Es mía la sombra que empaña este mundo de luz


El universo se rige por una cósmica ley que en los astros es atracción y en lo humano amor. Lo extravagante de esta norma universal es aquel soberbio incapaz de amar. Por eso, por amor, empecé el camino buscando desde el principio los renglones torcidos e interrogándome sobre los confundidos egoístas y los incrédulos incapaces de entender la ley universal. Día gris, era cierto, tan lleno de niebla y con doce grados que se notaban al salir. Bajé la cuesta hasta bordear el bosque por el lateral, siguiendo los frutos de la luz, los ásperos senderos, las larvas del mundo angélico, la matriz cristalina persuadida por los siete rayos y sus siete manifestaciones de goce en las Divinas Ideas.

De repente, al otro lado, escuché un ruido que me llamó la atención. Se encendió la llama taciturna de la aventura, de la llamada a la expresión congénita con el mundo. Recordé el conejo que dirigió a Alicia hacia el país maravilloso y sentí la necesidad de encontrarme con él. Pronto me vi dentro de un lugar que no reconocía, distinto a los demás, pero surcado por centros gravitatorios que desdeñaban ternura y compasión. Nunca había paseado por allí y fue todo un cúmulo de sorpresas y sensaciones. Resultaba tan difícil creer que tan solo a un minuto de la chimenea hubiera tanto universo inexplorado. Solo había que bajar por el camino y bordear el bosque por su lateral y dejarse guiar por los sonidos que de él surgían. La tela infinita de la esfera, el centro del universo, el Aleph insondable se hallaba allí, en el contorno suave del leve giro.

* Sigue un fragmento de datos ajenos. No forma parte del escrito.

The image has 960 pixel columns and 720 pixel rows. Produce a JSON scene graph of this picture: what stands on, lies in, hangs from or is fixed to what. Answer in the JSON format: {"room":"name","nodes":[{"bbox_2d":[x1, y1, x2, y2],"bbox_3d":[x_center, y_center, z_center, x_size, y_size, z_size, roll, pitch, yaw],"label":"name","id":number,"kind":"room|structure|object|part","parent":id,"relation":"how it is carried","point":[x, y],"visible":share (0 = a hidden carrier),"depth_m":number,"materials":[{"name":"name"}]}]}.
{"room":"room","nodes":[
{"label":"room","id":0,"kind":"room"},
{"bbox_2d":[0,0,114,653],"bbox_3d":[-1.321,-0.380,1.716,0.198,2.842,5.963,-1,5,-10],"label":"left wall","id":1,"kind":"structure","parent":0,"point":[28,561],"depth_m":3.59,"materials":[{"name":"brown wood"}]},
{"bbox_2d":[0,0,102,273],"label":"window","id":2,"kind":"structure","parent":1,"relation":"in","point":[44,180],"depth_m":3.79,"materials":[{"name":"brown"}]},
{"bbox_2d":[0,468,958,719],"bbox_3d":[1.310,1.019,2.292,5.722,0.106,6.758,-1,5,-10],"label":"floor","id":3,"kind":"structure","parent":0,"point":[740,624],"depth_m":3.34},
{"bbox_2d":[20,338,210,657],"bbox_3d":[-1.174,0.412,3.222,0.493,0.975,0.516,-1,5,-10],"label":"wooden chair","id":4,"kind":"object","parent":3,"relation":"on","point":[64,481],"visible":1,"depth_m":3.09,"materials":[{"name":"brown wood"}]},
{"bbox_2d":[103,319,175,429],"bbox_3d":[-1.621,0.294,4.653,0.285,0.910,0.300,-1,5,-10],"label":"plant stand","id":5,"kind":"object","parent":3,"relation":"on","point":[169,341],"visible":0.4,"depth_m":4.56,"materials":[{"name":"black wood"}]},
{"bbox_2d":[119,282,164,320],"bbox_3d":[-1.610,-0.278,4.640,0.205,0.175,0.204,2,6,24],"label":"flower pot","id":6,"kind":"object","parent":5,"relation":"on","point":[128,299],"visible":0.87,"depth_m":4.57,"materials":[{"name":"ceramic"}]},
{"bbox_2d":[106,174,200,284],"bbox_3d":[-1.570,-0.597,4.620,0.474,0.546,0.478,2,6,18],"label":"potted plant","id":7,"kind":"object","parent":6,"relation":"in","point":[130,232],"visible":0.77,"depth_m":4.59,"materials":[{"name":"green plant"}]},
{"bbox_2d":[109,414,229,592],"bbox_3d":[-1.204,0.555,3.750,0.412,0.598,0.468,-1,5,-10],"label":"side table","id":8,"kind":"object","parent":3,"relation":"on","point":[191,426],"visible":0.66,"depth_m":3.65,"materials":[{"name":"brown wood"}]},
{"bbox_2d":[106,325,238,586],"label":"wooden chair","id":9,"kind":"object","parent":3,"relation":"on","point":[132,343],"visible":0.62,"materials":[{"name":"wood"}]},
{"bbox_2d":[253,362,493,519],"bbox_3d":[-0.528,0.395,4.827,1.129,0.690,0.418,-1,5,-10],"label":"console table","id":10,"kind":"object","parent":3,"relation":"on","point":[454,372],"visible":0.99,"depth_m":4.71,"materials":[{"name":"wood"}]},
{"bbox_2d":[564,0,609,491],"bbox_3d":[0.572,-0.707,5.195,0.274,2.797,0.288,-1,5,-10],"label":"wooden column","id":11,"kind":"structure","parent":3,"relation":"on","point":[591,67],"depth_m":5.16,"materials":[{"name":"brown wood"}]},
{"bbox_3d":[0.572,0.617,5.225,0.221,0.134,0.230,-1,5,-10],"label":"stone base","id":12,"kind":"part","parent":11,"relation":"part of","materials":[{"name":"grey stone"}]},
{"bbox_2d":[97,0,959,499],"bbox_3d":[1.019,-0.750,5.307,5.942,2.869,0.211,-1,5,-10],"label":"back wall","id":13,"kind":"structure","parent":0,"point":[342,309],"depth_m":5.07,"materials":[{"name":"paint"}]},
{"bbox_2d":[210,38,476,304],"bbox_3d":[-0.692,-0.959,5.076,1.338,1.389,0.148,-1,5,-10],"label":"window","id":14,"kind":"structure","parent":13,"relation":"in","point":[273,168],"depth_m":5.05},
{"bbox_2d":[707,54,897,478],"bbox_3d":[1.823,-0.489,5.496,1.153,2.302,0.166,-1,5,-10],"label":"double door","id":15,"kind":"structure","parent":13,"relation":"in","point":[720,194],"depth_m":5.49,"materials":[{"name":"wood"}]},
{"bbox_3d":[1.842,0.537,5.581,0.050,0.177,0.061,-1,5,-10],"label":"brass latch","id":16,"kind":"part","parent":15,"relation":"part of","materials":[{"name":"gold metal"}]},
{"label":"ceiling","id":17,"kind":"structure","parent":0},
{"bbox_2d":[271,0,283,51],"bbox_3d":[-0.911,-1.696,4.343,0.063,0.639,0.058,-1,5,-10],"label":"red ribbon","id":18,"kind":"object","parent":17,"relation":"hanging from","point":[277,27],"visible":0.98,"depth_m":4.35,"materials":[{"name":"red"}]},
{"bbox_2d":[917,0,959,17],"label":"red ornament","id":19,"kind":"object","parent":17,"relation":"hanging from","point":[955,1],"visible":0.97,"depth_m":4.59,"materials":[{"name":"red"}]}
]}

Y eso hacía con la siempre fiel compañía de los dos perritos que me siguen y defienden de cualquier peligro. No podía creer lo felices que estaban corriendo como locos de un lugar a otro buscando recovecos para explorar, expresiones geométricas inmutables en las que derramar su granito de orina. La llamada de la selva había surgido efecto en ellos y parecían dos auténticos lobos corriendo audaces por el bosque. Había tanto por explorar que lo que parecía un pequeño paseo de media hora se convirtió en un largo paseo de más de tres horas. Pero qué importaba cuando se podía amar en plenitud ese momento, como hacen los astros, como hacen los organismos conscientes. Recordaba la frase aquella: «el corazón que pudiese amar todas las cosas sería un universo». Y así me sentía, junto a los perros y el bosque. Un universo.

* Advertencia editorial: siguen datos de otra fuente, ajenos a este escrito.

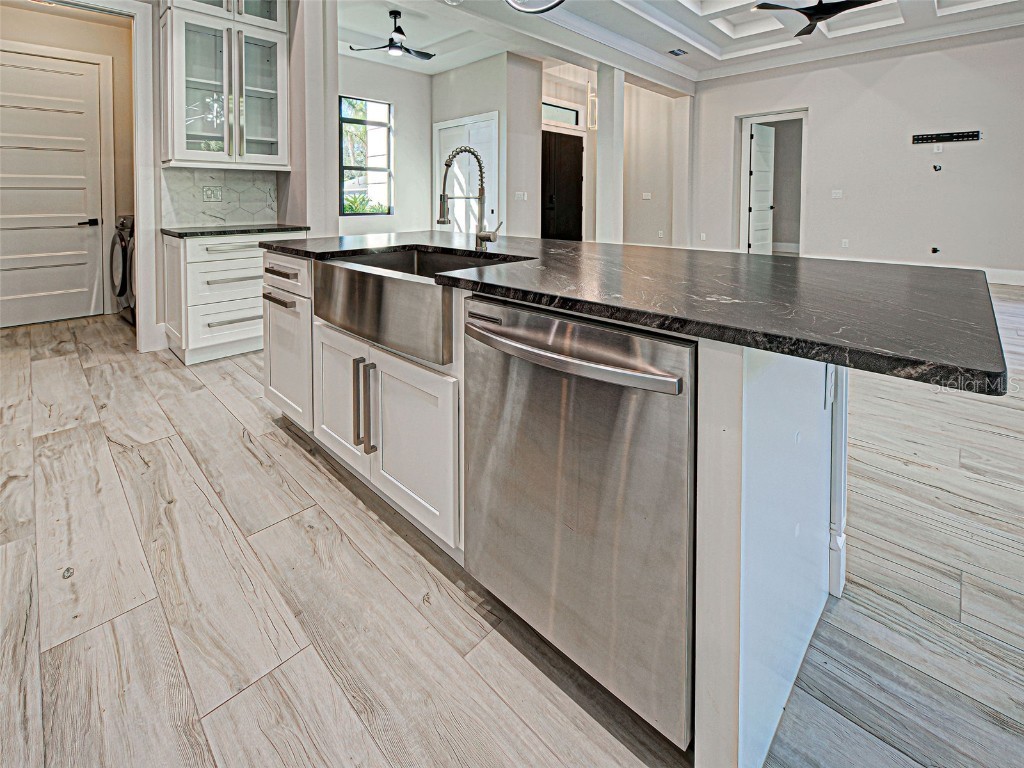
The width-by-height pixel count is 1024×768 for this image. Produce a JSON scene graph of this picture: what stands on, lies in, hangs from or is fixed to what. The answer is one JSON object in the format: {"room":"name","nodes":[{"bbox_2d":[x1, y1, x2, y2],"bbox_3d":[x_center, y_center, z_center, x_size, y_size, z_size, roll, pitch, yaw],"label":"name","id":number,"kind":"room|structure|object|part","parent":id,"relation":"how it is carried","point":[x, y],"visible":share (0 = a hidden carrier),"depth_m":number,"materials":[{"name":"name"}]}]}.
{"room":"kitchen","nodes":[
{"label":"kitchen","id":0,"kind":"room"},
{"bbox_2d":[0,0,134,321],"bbox_3d":[-4.420,-1.588,3.830,0.138,2.947,1.777,8,11,43],"label":"laundry wall","id":1,"kind":"structure","parent":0,"point":[28,13],"depth_m":4.06,"materials":[{"name":"beige paint"}]},
{"bbox_2d":[0,48,102,329],"bbox_3d":[-4.355,-1.301,3.782,0.103,2.370,0.934,8,11,43],"label":"laundry door","id":2,"kind":"structure","parent":1,"relation":"in","point":[32,162],"depth_m":3.85,"materials":[{"name":"white paint"}]},
{"bbox_3d":[-3.951,-1.053,3.894,0.130,0.066,0.155,8,11,43],"label":"lever handle","id":3,"kind":"part","parent":2,"relation":"part of","materials":[{"name":"black metal"}]},
{"bbox_2d":[1,0,331,351],"bbox_3d":[-2.884,-1.438,2.872,0.284,3.179,2.951,8,11,43],"label":"kitchen wall","id":4,"kind":"structure","parent":0,"point":[140,313],"depth_m":3.30,"materials":[{"name":"white paint"}]},
{"bbox_2d":[46,0,161,350],"bbox_3d":[-3.166,-1.074,2.885,0.308,2.445,1.009,8,11,43],"label":"door frame","id":5,"kind":"structure","parent":4,"relation":"attached to","point":[140,220],"depth_m":3.08,"materials":[{"name":"white paint"}]},
{"bbox_2d":[161,167,278,226],"bbox_3d":[-2.438,-1.172,3.503,0.011,0.444,0.741,8,11,43],"label":"tile backsplash","id":6,"kind":"structure","parent":4,"relation":"attached to","point":[263,207],"depth_m":3.47,"materials":[{"name":"white tile"}]},
{"bbox_2d":[202,186,222,201],"bbox_3d":[-2.460,-1.165,3.404,0.012,0.120,0.121,8,11,43],"label":"wall outlet","id":7,"kind":"object","parent":6,"relation":"attached to","point":[206,194],"visible":0.99,"depth_m":3.40,"materials":[{"name":"white plastic"}]},
{"bbox_2d":[158,0,287,167],"bbox_3d":[-2.228,-2.132,3.229,0.415,1.677,0.813,8,11,43],"label":"glass cabinet","id":8,"kind":"object","parent":4,"relation":"attached to","point":[181,147],"visible":0.99,"depth_m":3.13,"materials":[{"name":"white glass"}]},
{"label":"glass door","id":9,"kind":"part","parent":8,"relation":"part of","materials":[{"name":"glass"}]},
{"bbox_2d":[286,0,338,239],"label":"column","id":10,"kind":"structure","parent":0,"point":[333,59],"depth_m":3.46,"materials":[{"name":"white paint"}]},
{"bbox_2d":[335,51,430,234],"bbox_3d":[-2.502,-2.654,6.393,0.149,3.594,2.807,8,11,43],"label":"window wall","id":11,"kind":"structure","parent":0,"point":[403,132],"depth_m":6.83,"materials":[{"name":"white paint"}]},
{"bbox_2d":[340,95,392,215],"bbox_3d":[-2.278,-2.713,6.331,0.106,1.736,0.944,8,11,43],"label":"window","id":12,"kind":"structure","parent":11,"relation":"in","point":[374,123],"depth_m":6.38,"materials":[{"name":"glass"}]},
{"bbox_2d":[429,52,542,239],"bbox_3d":[-0.517,-2.635,6.902,1.997,3.412,0.629,8,11,43],"label":"middle wall","id":13,"kind":"structure","parent":0,"point":[452,80],"depth_m":6.26,"materials":[{"name":"paint"}]},
{"bbox_2d":[433,112,498,233],"bbox_3d":[-0.769,-2.148,6.506,1.463,2.432,0.099,8,11,43],"label":"white door","id":14,"kind":"structure","parent":13,"relation":"in","point":[448,138],"depth_m":6.37,"materials":[{"name":"white paint"}]},
{"bbox_2d":[514,191,526,200],"bbox_3d":[0.127,-2.037,6.051,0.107,0.126,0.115,8,11,43],"label":"light switch","id":15,"kind":"object","parent":13,"relation":"attached to","point":[518,192],"visible":0.99,"depth_m":6.04,"materials":[{"name":"white plastic"}]},
{"bbox_2d":[0,292,1023,767],"bbox_3d":[1.305,0.433,3.898,11.839,0.101,12.137,8,11,43],"label":"floor","id":16,"kind":"structure","parent":0,"point":[302,459],"depth_m":1.21,"materials":[{"name":"wood"}]},
{"bbox_2d":[109,213,135,324],"bbox_3d":[-3.548,-0.667,4.198,0.705,1.040,0.722,8,11,43],"label":"washing machine","id":17,"kind":"object","parent":16,"relation":"on","point":[126,287],"visible":0.21,"depth_m":3.86,"materials":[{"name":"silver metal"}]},
{"bbox_2d":[160,229,305,364],"bbox_3d":[-2.185,-0.316,3.318,0.624,0.914,0.866,8,11,43],"label":"base cabinet","id":18,"kind":"object","parent":16,"relation":"on","point":[215,246],"visible":0.61,"depth_m":3.00,"materials":[{"name":"white paint"}]},
{"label":"drawer","id":19,"kind":"part","parent":18,"relation":"part of","materials":[{"name":"white paint"}]},
{"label":"drawer","id":20,"kind":"part","parent":18,"relation":"part of","materials":[{"name":"white paint"}]},
{"bbox_2d":[161,223,309,237],"bbox_3d":[-2.156,-0.790,3.296,0.664,0.033,0.887,8,11,43],"label":"countertop","id":21,"kind":"structure","parent":18,"relation":"on","point":[168,231],"depth_m":3.05,"materials":[{"name":"stone"}]},
{"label":"drawer pull","id":22,"kind":"part","parent":18,"relation":"part of","materials":[{"name":"metal"}]},
{"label":"drawer pull","id":23,"kind":"part","parent":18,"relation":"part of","materials":[{"name":"metal"}]},
{"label":"drawer","id":24,"kind":"part","parent":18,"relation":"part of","materials":[{"name":"white wood"}]},
{"bbox_2d":[260,258,841,767],"bbox_3d":[-0.063,0.258,1.961,2.647,0.966,1.199,8,11,43],"label":"kitchen island","id":25,"kind":"object","parent":16,"relation":"on","point":[732,390],"visible":0.47,"depth_m":1.03,"materials":[{"name":"white"}]},
{"bbox_3d":[-1.211,0.049,2.288,0.598,0.792,0.190,8,11,43],"label":"cabinet","id":26,"kind":"part","parent":25,"relation":"part of","materials":[{"name":"white paint"}]},
{"bbox_3d":[-0.786,0.272,1.917,0.431,0.565,0.089,8,11,43],"label":"cabinet door","id":27,"kind":"part","parent":25,"relation":"part of","materials":[{"name":"white paint"}]},
{"bbox_3d":[-0.637,0.285,1.734,0.027,0.358,0.047,8,11,43],"label":"bar pull","id":28,"kind":"part","parent":25,"relation":"part of","materials":[{"name":"silver metal"}]},
{"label":"pulls","id":29,"kind":"part","parent":25,"relation":"part of","materials":[{"name":"silver metal"}]},
{"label":"cabinet doors","id":30,"kind":"part","parent":25,"relation":"part of","materials":[{"name":"white paint"}]},
{"bbox_2d":[313,247,530,363],"bbox_3d":[-0.353,-0.131,1.686,0.845,0.218,0.536,8,11,43],"label":"farmhouse sink","id":31,"kind":"object","parent":25,"relation":"in","point":[431,285],"visible":0.73,"depth_m":1.45,"materials":[{"name":"silver metal"}]},
{"bbox_2d":[463,295,696,747],"bbox_3d":[0.266,0.378,1.197,0.662,0.893,0.677,8,11,43],"label":"dishwasher","id":32,"kind":"object","parent":25,"relation":"in","point":[611,334],"visible":0.86,"depth_m":0.92,"materials":[{"name":"silver metal"}]},
{"bbox_3d":[0.066,0.026,0.915,0.588,0.056,0.110,8,11,43],"label":"dishwasher handle","id":33,"kind":"part","parent":32,"relation":"part of","materials":[{"name":"silver metal"}]},
{"bbox_2d":[261,231,1012,395],"bbox_3d":[0.054,-0.144,1.948,2.751,0.040,1.170,8,11,43],"label":"island countertop","id":34,"kind":"structure","parent":25,"relation":"on","point":[770,347],"depth_m":0.99,"materials":[{"name":"black stone"}]},
{"bbox_2d":[437,146,502,249],"bbox_3d":[-0.186,-0.595,1.840,0.140,0.482,0.281,8,11,43],"label":"faucet","id":35,"kind":"object","parent":34,"relation":"on","point":[446,164],"visible":1,"depth_m":1.87,"materials":[{"name":"silver metal"}]},
{"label":"end panel","id":36,"kind":"part","parent":25,"relation":"part of","materials":[{"name":"white paint"}]},
{"bbox_2d":[824,364,835,408],"bbox_3d":[0.870,0.130,1.128,0.010,0.115,0.075,8,11,43],"label":"island outlet","id":37,"kind":"object","parent":25,"relation":"attached to","point":[830,379],"visible":0.74,"depth_m":1.11,"materials":[{"name":"white plastic"}]},
{"bbox_2d":[594,65,624,243],"bbox_3d":[1.575,-2.574,6.662,0.366,3.428,0.360,8,11,43],"label":"column","id":38,"kind":"structure","parent":16,"relation":"on","point":[601,134],"depth_m":6.52,"materials":[{"name":"white paint"}]},
{"bbox_2d":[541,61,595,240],"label":"entry wall","id":39,"kind":"structure","parent":0,"point":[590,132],"depth_m":7.50,"materials":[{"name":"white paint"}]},
{"bbox_2d":[542,101,580,126],"bbox_3d":[0.790,-3.801,7.121,0.061,0.346,0.861,8,11,43],"label":"transom window","id":40,"kind":"structure","parent":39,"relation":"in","point":[573,117],"depth_m":7.15,"materials":[{"name":"glass"}]},
{"bbox_2d":[541,131,584,241],"bbox_3d":[0.926,-2.458,7.690,0.120,2.399,1.086,8,11,43],"label":"front door","id":41,"kind":"structure","parent":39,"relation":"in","point":[575,177],"depth_m":7.64,"materials":[{"name":"brown wood"}]},
{"bbox_2d":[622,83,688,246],"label":"hallway wall","id":42,"kind":"structure","parent":0,"point":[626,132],"depth_m":8.10,"materials":[{"name":"beige paint"}]},
{"bbox_2d":[642,192,651,199],"bbox_3d":[2.498,-2.587,7.664,0.119,0.123,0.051,8,11,43],"label":"light switch","id":43,"kind":"object","parent":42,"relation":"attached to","point":[647,196],"visible":0.99,"depth_m":7.66,"materials":[{"name":"white plastic"}]},
{"bbox_2d":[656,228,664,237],"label":"wall outlet","id":44,"kind":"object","parent":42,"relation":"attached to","point":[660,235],"visible":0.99,"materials":[{"name":"white plastic"}]},
{"bbox_2d":[331,0,1022,83],"bbox_3d":[1.022,-3.816,2.955,9.549,0.281,9.995,8,11,43],"label":"ceiling","id":45,"kind":"structure","parent":0,"point":[925,9],"depth_m":5.57,"materials":[{"name":"white paint"}]},
{"bbox_2d":[350,10,434,61],"bbox_3d":[-1.317,-3.641,5.031,1.052,0.501,1.069,8,11,43],"label":"ceiling fan","id":46,"kind":"object","parent":45,"relation":"hanging from","point":[399,29],"visible":0.99,"depth_m":4.98,"materials":[{"name":"black metal"}]},
{"bbox_2d":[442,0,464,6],"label":"pendant light","id":47,"kind":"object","parent":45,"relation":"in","point":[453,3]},
{"bbox_2d":[503,0,565,13],"bbox_3d":[0.104,-2.032,1.691,0.479,1.178,0.423,8,11,43],"label":"pendant light","id":48,"kind":"object","parent":45,"relation":"hanging from","point":[554,5],"visible":0.99,"depth_m":1.90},
{"bbox_2d":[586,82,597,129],"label":"pendant light","id":49,"kind":"object","parent":45,"relation":"hanging from","point":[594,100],"visible":0.76,"depth_m":6.76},
{"bbox_2d":[667,48,686,56],"bbox_3d":[2.499,-4.273,6.254,0.177,0.016,0.289,8,11,43],"label":"ceiling vent","id":50,"kind":"object","parent":45,"relation":"in","point":[673,52],"visible":0.99,"depth_m":6.24,"materials":[{"name":"metal"}]},
{"bbox_2d":[752,0,881,36],"bbox_3d":[3.080,-3.353,3.987,1.315,0.481,1.318,8,11,43],"label":"ceiling fan","id":51,"kind":"object","parent":45,"relation":"hanging from","point":[808,9],"visible":0.99,"depth_m":4.06,"materials":[{"name":"black metal"}]},
{"bbox_2d":[692,27,1023,283],"bbox_3d":[5.743,-2.405,5.611,6.028,3.522,0.151,8,11,43],"label":"right wall","id":52,"kind":"structure","parent":0,"point":[893,74],"depth_m":5.89,"materials":[{"name":"grey paint"}]},
{"bbox_2d":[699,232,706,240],"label":"wall outlet","id":53,"kind":"object","parent":52,"relation":"attached to","point":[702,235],"visible":0.99,"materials":[{"name":"white plastic"}]},
{"bbox_2d":[737,109,807,255],"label":"door frame","id":54,"kind":"object","parent":52,"relation":"in","point":[743,216],"visible":0.73,"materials":[{"name":"white paint"}]},
{"bbox_2d":[747,122,774,254],"bbox_3d":[4.456,-2.467,7.372,0.762,2.345,0.142,-6,11,-38],"label":"open door","id":55,"kind":"structure","parent":54,"relation":"attached to","point":[755,207],"depth_m":7.27,"materials":[{"name":"white paint"}]},
{"bbox_2d":[831,189,842,198],"bbox_3d":[4.885,-2.125,6.217,0.109,0.119,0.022,8,11,43],"label":"light switch","id":56,"kind":"object","parent":52,"relation":"attached to","point":[836,194],"visible":0.97,"depth_m":6.21,"materials":[{"name":"white plastic"}]},
{"bbox_2d":[840,238,849,248],"bbox_3d":[4.823,-1.338,5.990,0.074,0.123,0.021,8,11,43],"label":"wall outlet","id":57,"kind":"object","parent":52,"relation":"attached to","point":[846,242],"visible":0.99,"depth_m":5.98,"materials":[{"name":"white plastic"}]},
{"bbox_2d":[930,245,940,254],"bbox_3d":[5.632,-1.137,5.515,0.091,0.117,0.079,8,11,43],"label":"cable outlet","id":58,"kind":"object","parent":52,"relation":"attached to","point":[936,250],"visible":0.97,"depth_m":5.50,"materials":[{"name":"black"}]},
{"bbox_2d":[932,163,941,171],"bbox_3d":[5.583,-2.205,5.438,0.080,0.089,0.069,8,11,43],"label":"outlet","id":59,"kind":"object","parent":52,"relation":"attached to","point":[936,166],"visible":0.98,"depth_m":5.43,"materials":[{"name":"black"}]},
{"bbox_2d":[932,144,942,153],"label":"wall outlet","id":60,"kind":"object","parent":52,"relation":"attached to","point":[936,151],"visible":0.99,"depth_m":5.28,"materials":[{"name":"white plastic"}]},
{"bbox_2d":[912,130,980,143],"bbox_3d":[5.570,-2.550,5.308,0.631,0.087,0.049,8,11,43],"label":"tv wall mount","id":61,"kind":"object","parent":52,"relation":"attached to","point":[967,136],"visible":0.99,"depth_m":5.31,"materials":[{"name":"black metal"}]},
{"bbox_2d":[984,267,1023,286],"bbox_3d":[6.087,-0.754,5.273,4.604,0.161,0.020,8,11,43],"label":"baseboard","id":62,"kind":"structure","parent":52,"relation":"attached to","point":[1020,274],"depth_m":5.17,"materials":[{"name":"white paint"}]},
{"label":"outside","id":63,"kind":"structure","parent":0,"visible":0},
{"label":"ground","id":64,"kind":"structure","parent":63,"visible":0},
{"bbox_2d":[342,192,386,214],"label":"plant","id":65,"kind":"object","parent":64,"relation":"on","point":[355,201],"visible":0.25,"depth_m":7.59,"materials":[{"name":"green plant"}]}
]}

Era impresionante ver esa media luz de la tarde apagada por la niebla y el frío. Un frío cálido, porque no asustaba ni entorpecía la marcha.
En ese bosque verde y frondoso no había rastro de las chimeneas del progreso. Durban quedaba lejos, muy lejos porque ahí no había rastro de cambio climático. También quedaba lejos la cumbre de UE y sus problemas con la deuda soberana. Solo el vuelo rasante de los pájaros huidizos recordaba el contacto con la tierra. Todo era alegoría sensible. Los árboles creaban círculos y gnósticas triadas. Los pájaros simbolizaban la sagrada simiente del centro. Había Demiurgos en la universalidad de las formas que las rocas más antiguas formaban en la tierra. Había una cópula eucarística en los aledaños del sendero. Había orden y amor en todo lo que contemplaba.

En el paseo reflexioné sobre muchas cosas. También recordé muchas otras. Los paseos helados por Copenhague, las salidas por el bosque del norte europeo con el perro Nikodemos, la búsqueda de leña por tierras conquenses o aquella vez que me tumbé en la hierba de la campiña inglesa esperando a que el cielo se uniera de alguna forma con la tierra. Recordaba mientras exploraba atrevido por el bosque y los senderos, amando todos los bosques y todos los senderos. Qué hermoso era todo mientras sentía estar vivo y mientras recordaba la frase del día: “es mía la sombra que empaña este mundo de luz”.